In broader terms, this upset in the traditional balance of power in the region, stemming from four years of U.S. restrictive policies and an active engagement by the People’s Republic of China, has led to the creation of regional blocs whose interests are opposed as far as integration policies are concerned. In this block fracture, on the one hand, are those nations that support and promote US intervention in the region and those that criticize it by waving the flag of self-determination, the latter, recognising in China a commercial partner and natural ally that adheres to the parameters of what in their eyes is a win-win cooperation. A common Latin American policy would require overcoming intraregional interests under the frameworks of South-South cooperation, but the Sino-American intervention does not allow these efforts to be made while there is, what appears to be, a pitched battle for control of the subcontinent’s resources.

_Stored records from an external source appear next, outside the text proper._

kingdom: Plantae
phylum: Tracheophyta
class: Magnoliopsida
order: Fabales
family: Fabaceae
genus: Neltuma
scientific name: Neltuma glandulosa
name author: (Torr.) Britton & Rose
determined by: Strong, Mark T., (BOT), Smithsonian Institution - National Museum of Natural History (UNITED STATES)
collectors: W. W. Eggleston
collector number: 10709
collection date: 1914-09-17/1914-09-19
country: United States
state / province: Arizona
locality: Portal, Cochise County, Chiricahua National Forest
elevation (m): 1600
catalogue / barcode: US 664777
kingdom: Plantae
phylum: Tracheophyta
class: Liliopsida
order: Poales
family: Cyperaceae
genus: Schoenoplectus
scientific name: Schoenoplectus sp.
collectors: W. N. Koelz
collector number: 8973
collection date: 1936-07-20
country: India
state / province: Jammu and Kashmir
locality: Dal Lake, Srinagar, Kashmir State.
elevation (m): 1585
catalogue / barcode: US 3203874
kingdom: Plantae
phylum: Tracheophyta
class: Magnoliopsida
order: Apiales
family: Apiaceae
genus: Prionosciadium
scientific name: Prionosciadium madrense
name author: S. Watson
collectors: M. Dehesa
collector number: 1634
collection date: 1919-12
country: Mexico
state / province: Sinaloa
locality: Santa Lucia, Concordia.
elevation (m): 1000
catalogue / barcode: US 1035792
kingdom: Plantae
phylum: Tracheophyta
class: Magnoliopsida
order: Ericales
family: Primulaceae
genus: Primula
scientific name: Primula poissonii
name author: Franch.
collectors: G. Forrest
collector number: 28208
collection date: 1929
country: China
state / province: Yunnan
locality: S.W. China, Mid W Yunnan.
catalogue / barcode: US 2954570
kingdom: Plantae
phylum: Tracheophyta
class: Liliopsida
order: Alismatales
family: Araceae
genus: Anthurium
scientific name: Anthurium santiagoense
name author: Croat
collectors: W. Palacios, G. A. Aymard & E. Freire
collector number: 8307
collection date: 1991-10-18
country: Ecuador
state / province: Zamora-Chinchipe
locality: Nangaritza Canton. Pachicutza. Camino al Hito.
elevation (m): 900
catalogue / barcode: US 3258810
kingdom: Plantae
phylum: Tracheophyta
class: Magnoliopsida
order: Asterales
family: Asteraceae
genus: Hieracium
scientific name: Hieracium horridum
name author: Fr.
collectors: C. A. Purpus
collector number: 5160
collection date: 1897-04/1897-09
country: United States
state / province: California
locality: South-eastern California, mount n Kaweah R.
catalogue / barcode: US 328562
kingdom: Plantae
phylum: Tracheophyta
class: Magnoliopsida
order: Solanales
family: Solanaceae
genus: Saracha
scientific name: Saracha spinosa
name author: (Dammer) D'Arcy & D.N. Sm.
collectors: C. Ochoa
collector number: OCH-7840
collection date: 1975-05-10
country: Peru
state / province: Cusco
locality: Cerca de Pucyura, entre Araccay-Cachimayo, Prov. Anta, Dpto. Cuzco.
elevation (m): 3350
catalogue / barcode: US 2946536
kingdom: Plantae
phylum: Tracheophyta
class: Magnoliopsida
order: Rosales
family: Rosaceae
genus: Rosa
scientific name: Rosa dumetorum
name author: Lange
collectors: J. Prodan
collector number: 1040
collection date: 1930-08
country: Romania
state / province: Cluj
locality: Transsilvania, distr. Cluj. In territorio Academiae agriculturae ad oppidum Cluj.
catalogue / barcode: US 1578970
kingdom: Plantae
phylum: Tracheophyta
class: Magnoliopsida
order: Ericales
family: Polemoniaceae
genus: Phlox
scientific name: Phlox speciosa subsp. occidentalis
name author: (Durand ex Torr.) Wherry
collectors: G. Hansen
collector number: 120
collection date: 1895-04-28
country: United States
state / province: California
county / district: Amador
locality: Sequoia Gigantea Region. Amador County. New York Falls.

The situation in Latin America as it stands now is that there is an ever-increasing role of China whilst the U.S. is attempting to revitalise its presence and leadership in the region, although so far it has not succeeded. With this in mind, the decades-long efforts to build truly intergovernmental regional and supranational organisations in Latin America will likely be halted by the fractures that a “bloc strategy” imposes in the regional dialogue and cooperation structures. While the U.S.-backed OAS is losing authority in the region and the Chinese-inclined CELAC seems to be increasing in relevance, the regional debate regarding whether to renovate the current structure or create a new one, in addition to the foreign pressures on the matter, is what is currently leading integration attempts towards failure.